At the Superior Court level, judges apply the rules of constitutional interpretation and statutory construction in a manner most favorable to upholding a legislative act of the legislature. They know that their decision is going to be appealed and concern themselves with establishing the trial court record on appeal. Let the appeals process deal with it.

I would not find it much of a stretch that Judge Marlar will uphold HB 2826, relying on City of Tucson v. State, 191 Ariz. 436, 957 P.2d 341 (App.Div.2, 1997) and the distinguishing language in City of Tucson v. State of Arizona.

Assuming that this is the final decision once this case has been decided by the Arizona Supreme Court, it will force the City of Tucson to submit charter amendments to the voters of Tucson to conform the City Charter to the new law. But what happens if the voters of Tucson reject the charter amendments as a protest of being subjugated by our colonial overlords in the state of Maricopa?

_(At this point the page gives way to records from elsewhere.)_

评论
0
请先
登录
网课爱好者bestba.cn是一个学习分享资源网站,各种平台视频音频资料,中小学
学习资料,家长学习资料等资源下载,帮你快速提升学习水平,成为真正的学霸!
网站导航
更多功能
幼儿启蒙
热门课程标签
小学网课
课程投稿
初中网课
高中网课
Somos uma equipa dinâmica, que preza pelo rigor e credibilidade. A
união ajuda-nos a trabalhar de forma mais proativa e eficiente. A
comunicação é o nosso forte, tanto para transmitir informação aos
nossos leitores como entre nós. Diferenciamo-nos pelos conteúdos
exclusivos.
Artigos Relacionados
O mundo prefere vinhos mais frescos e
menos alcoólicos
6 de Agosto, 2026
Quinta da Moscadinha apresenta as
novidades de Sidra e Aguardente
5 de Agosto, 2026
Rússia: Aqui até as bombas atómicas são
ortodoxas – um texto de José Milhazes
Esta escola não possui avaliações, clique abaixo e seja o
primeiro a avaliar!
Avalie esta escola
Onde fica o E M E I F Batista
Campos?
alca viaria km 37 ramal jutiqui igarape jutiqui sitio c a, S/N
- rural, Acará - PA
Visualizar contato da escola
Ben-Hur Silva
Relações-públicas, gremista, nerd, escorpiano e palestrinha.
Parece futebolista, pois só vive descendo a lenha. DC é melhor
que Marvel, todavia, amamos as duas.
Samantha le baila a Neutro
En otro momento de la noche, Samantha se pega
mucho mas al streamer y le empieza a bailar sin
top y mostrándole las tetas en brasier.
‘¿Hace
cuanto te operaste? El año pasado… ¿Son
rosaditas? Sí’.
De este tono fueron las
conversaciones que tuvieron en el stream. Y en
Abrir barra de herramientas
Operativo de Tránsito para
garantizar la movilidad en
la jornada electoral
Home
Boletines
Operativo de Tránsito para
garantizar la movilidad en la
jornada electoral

The immediate problem this state law will create is what to do with the mayor and city council members whose terms are set to expire in 2015. Do we simply extend their terms of office by one year to 2016? And under what legal authority?

The same situation affects those city council members standing for election this year. Those council members elected in November will have terms of office that expire in 2017. Do we simply extend their terms of office by one year to 2018? And under what legal authority? Shouldn't voters know that they are electing council members to a 5 year term before voting this November?

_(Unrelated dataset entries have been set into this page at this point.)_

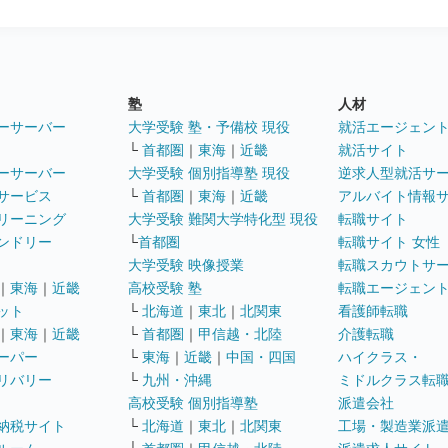
塾
人材
ーサーバー
大学受験 塾・予備校 現役
就活エージェン
└
首都圏
｜
東海
｜
近畿
就活サイト
ーサーバー
大学受験 個別指導塾 現役
逆求人型就活サ
サービス
└
首都圏
｜
東海
｜
近畿
アルバイト情報
リーニング
大学受験 難関大学特化型 現役
転職サイト
ンドリー
└
首都圏
転職サイト 女性
大学受験 映像授業
転職スカウトサ
｜
東海
｜
近畿
高校受験 塾
転職エージェン
ット
└
北海道
｜
東北
｜
北関東
看護師転職
｜
東海
｜
近畿
└
首都圏
｜
甲信越・北陸
介護転職
ーパー
└
東海
｜
近畿
｜
中国・四国
ハイクラス・
リバリー
└
九州・沖縄
ミドルクラス転
高校受験 個別指導塾
派遣会社
納税サイト
└
北海道
｜
東北
｜
北関東
工場・製造業派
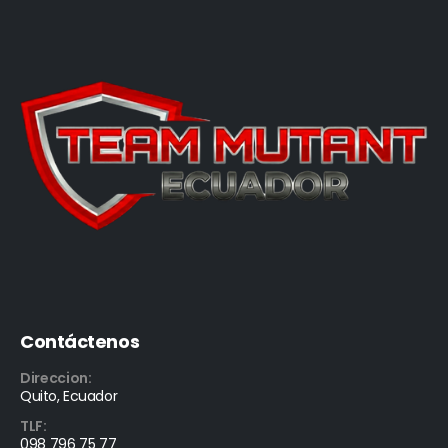
Contáctenos
Direccion:
Quito, Ecuador
TLF:
098 796 75 77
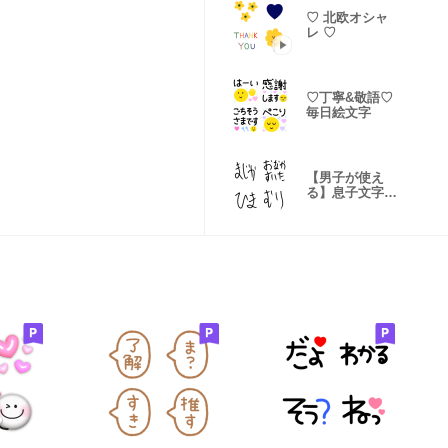
♡ 北欧オシャ
レ ♡
♡丁寧&敬語♡
毎日絵文字
【男子が使え
る】息子文字。
反抗期突入ー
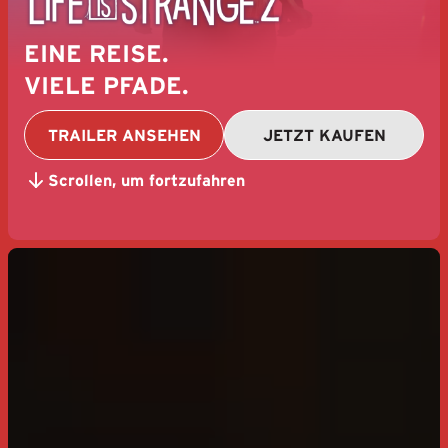
EINE REISE.
VIELE PFADE.
TRAILER ANSEHEN
JETZT KAUFEN
Scrollen, um fortzufahren
Life is Strange 2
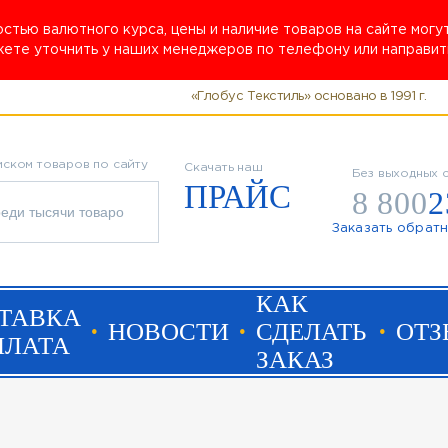
остью валютного курса, цены и наличие товаров на сайте мог
жете уточнить у наших менеджеров по телефону или направить
«Глобус Текстиль» основано в 1991 г.
иском товаров по сайту
Скачать наш
Без выходных с
ПРАЙС
8 800
2
Заказать обрат
КАК
ТАВКА
НОВОСТИ
СДЕЛАТЬ
ОТ
ПЛАТА
ЗАКАЗ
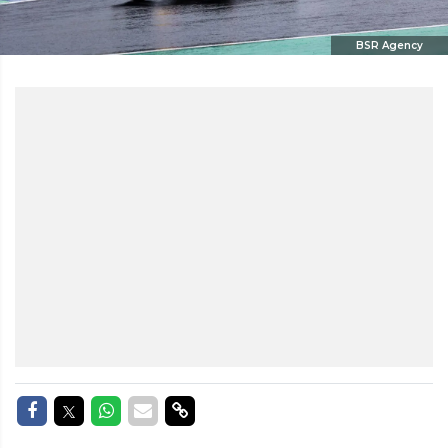
BSR Agency
Delen op Facebook
Delen op Twitter
Delen op Whatsapp
Delen via Mail
Delen via link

The stated purposes of HB 2826, i.e., "increasing voter participation and for decreasing the costs to the taxpayers," is purely speculative and does not take into account the downside of a lengthy ballot. City council races and local questions submitted to the voters will appear at the end of an already lengthy ballot. This is likely to increase the number of "under votes" on a ballot, particularly for any races at the end of the ballot. Voters get frustrated with an overly lengthy ballot and do not complete the ballot.

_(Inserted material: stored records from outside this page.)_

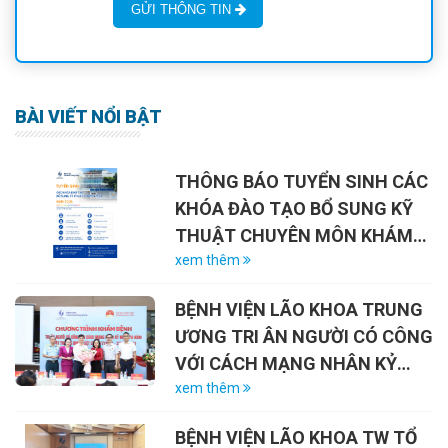
GỬI THÔNG TIN
BÀI VIẾT NỔI BẬT
THÔNG BÁO TUYỂN SINH CÁC
KHÓA ĐÀO TẠO BỔ SUNG KỸ
THUẬT CHUYÊN MÔN KHÁM
CHỮA BỆNH NĂM 2026
xem thêm
BỆNH VIỆN LÃO KHOA TRUNG
ƯƠNG TRI ÂN NGƯỜI CÓ CÔNG
VỚI CÁCH MẠNG NHÂN KỶ
NIỆM 79 NĂM NGÀY THƯƠNG
xem thêm
BINH – LIỆT SĨ (27/7/1947 –
BỆNH VIỆN LÃO KHOA TW TỔ
27/7/2026)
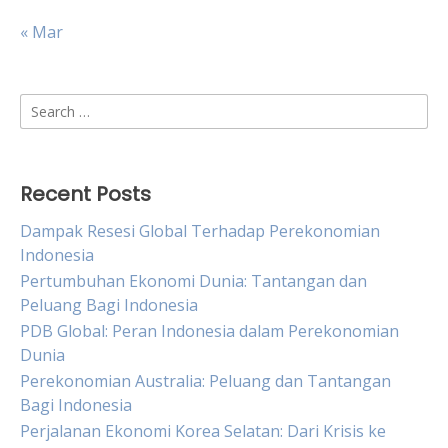
« Mar
Search
for:
Recent Posts
Dampak Resesi Global Terhadap Perekonomian
Indonesia
Pertumbuhan Ekonomi Dunia: Tantangan dan
Peluang Bagi Indonesia
PDB Global: Peran Indonesia dalam Perekonomian
Dunia
Perekonomian Australia: Peluang dan Tantangan
Bagi Indonesia
Perjalanan Ekonomi Korea Selatan: Dari Krisis ke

An overly lengthy ballot is also a subtle form of voter suppression. Long lines at polling places because voters have to take an inordinate amount of time to complete a ballot will force some voters to leave the line without casting a vote. While Arizona does have a law imposing a time limit to vote, I am not aware that it has actually been enforced. This does nothing to reduce wait times at polling places, a concern in the 2012 election.

Finally, local mayor and council races will not receive the media attention and scrutiny they normally receive, nor will the candidates be able to compete for television and radio time against federal and state candidates who will reserve all of the available commercial time.  Voters will have no idea for whom they are voting — and that is really the goal of the "Kochtopus" groups behind HB 2826, such as Americans
for Prosperity, the Goldwater Institute, and the Tea Party. It is a way for them to sneak in their right-wing candidates without any vetting or scrutiny from the media and the public.